Regarding "What's going on at NJ Transit?" (Page L-1, Sept. 25):

You recently reported on NJ Transit's board not meeting in public for some time. Then consider the major mismanagement of the NJ Transit train fleet during Superstorm Sandy.

Perhaps these issues and this recent deadly crash point toward serious organizational deficiencies within NJ Transit. It is certainly worth investigating.

Michael J. Falso

Wayne, Sept. 30

*

Regarding "High speed into chaos" (Page A-1, Sept. 30):

The Hoboken train crash is a tragic reminder that rail safety has to be a top priority.

Rail train safety has been the call of the Coalition to Ban Unsafe Oil Trains.

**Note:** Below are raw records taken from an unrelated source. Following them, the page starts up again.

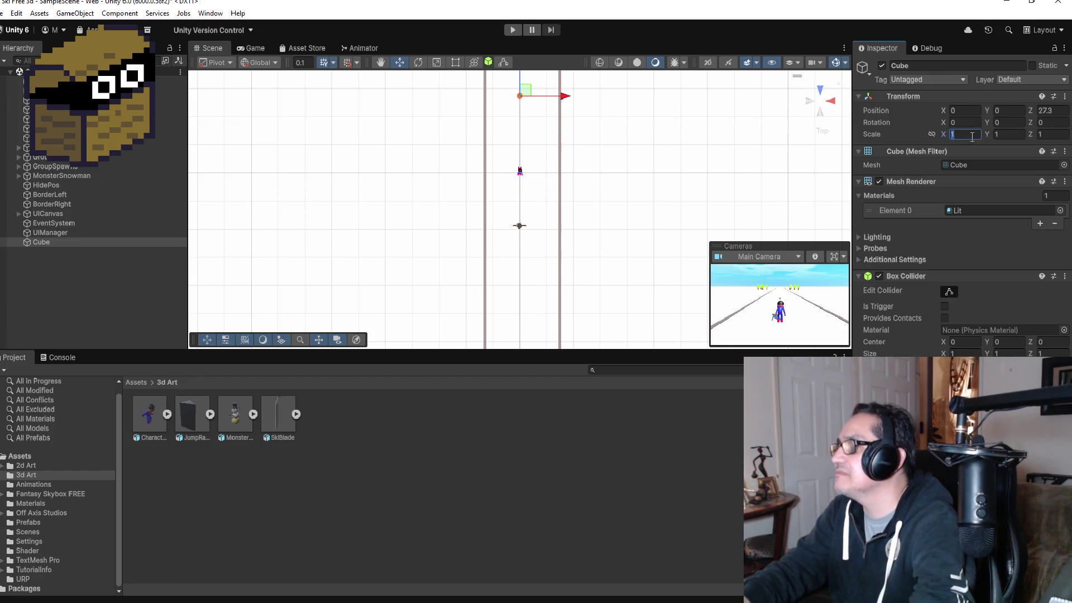
{"action": "type", "text": "3"}
{"action": "key", "text": "Tab"}
{"action": "type", "text": "3"}
{"action": "key", "text": "Tab"}
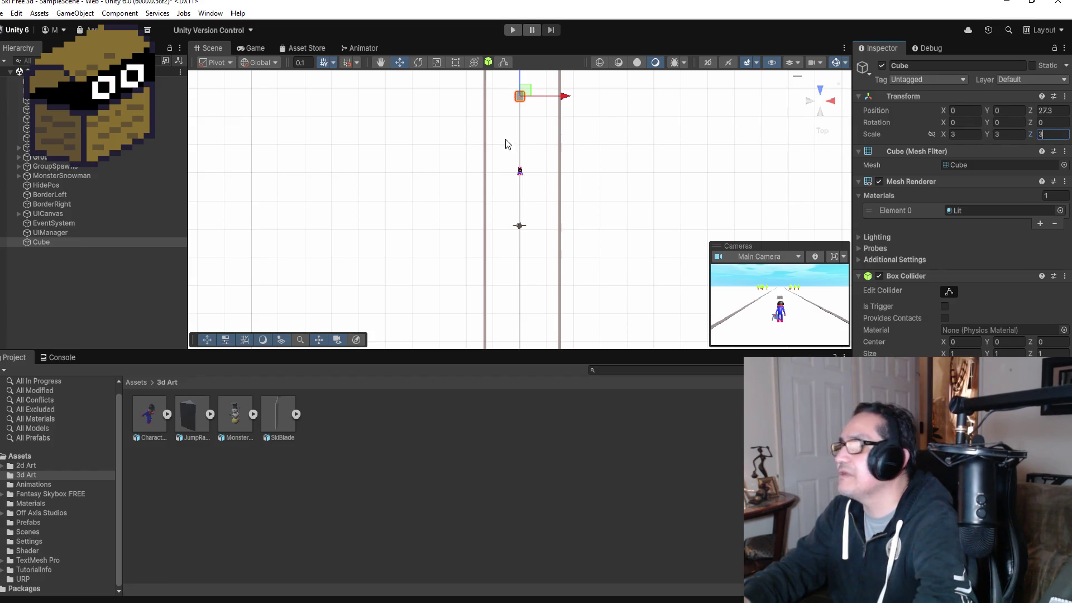
- Frame the Cube in the Scene view and orbit to an elevated view of it
{"action": "scroll", "coordinate": [504, 139], "scroll_direction": "up", "scroll_amount": 2}
{"action": "type", "text": "f"}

This tragic crash of a commuter train and the derailments of trains carrying volatile Bakken crude oil through our communities and those of 25 million others are predictable. Congress has failed to fund the repair of rail and bridge infrastructure throughout the United States.

Congress has allowed interstate rail companies to inspect their own tracks and bridges and report to no one. Our coalition, along with Hackensack Riverkeeper, has been pleading with the Federal Railroad Administration to inspect the CSX rail bridge where the Overpeck Creek and the Hackensack River meet. This is a bridge in serious disrepair.

But repairs or replacement of bridges have been delayed by lack of funds as a result of the state Transportation Trust Fund stalemate. Plus, there are not many rail bridge inspectors.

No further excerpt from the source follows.